Task description: In the data that follows, find the line containing "запечатлеть мгновения и эмоции. Но чтобы"; then quote that line and every line after it, exactly, through the last one.

Extracted data entries:
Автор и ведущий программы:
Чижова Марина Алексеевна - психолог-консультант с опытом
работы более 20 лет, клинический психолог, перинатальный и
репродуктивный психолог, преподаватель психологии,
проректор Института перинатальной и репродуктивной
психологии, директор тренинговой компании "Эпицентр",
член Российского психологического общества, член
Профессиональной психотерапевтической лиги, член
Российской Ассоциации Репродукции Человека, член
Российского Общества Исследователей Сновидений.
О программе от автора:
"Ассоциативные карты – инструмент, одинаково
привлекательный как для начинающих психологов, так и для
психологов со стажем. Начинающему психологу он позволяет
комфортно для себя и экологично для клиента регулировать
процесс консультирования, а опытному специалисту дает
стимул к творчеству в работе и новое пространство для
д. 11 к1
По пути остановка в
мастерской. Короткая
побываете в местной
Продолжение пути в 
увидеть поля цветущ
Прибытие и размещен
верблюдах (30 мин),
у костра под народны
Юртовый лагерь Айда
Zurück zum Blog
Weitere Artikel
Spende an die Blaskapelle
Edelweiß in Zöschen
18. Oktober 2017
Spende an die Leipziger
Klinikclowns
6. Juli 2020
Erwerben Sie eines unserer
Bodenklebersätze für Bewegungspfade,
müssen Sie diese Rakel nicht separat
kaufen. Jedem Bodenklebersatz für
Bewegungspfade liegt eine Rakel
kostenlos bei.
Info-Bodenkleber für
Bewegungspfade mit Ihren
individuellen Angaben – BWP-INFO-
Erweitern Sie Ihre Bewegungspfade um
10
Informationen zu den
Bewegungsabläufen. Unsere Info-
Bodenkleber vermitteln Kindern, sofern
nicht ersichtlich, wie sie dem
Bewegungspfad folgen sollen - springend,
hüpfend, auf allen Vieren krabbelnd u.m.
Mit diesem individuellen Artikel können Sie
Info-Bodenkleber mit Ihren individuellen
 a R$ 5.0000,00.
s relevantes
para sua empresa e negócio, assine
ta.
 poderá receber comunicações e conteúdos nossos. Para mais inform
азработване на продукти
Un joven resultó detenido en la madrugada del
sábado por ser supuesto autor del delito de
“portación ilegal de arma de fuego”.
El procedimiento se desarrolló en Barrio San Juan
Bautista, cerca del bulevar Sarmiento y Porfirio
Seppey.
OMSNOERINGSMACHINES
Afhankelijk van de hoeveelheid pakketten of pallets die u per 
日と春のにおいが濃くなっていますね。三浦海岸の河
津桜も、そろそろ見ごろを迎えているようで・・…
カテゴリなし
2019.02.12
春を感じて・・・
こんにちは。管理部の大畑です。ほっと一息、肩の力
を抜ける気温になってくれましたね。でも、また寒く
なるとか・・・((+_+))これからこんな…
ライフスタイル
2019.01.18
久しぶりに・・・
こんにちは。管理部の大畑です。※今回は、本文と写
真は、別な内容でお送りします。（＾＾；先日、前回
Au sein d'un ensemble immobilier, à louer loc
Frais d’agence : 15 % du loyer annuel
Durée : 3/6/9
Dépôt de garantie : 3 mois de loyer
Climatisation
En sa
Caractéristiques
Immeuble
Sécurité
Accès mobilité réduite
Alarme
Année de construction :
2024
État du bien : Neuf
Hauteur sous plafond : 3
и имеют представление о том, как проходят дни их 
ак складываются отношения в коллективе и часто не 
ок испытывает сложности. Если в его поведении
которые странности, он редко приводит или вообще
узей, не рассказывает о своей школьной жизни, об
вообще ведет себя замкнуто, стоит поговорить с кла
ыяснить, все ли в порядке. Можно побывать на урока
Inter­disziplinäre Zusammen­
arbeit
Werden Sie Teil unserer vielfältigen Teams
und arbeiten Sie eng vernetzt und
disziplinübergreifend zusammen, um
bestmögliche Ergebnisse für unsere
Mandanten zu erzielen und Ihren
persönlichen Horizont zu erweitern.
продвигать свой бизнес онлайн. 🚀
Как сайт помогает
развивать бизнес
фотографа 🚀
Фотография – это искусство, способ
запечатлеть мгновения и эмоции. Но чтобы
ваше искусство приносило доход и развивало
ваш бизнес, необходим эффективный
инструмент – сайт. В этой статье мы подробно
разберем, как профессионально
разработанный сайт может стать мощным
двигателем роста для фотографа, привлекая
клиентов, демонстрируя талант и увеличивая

Answer to this task:
запечатлеть мгновения и эмоции. Но чтобы
ваше искусство приносило доход и развивало
ваш бизнес, необходим эффективный
инструмент – сайт. В этой статье мы подробно
разберем, как профессионально
разработанный сайт может стать мощным
двигателем роста для фотографа, привлекая
клиентов, демонстрируя талант и увеличивая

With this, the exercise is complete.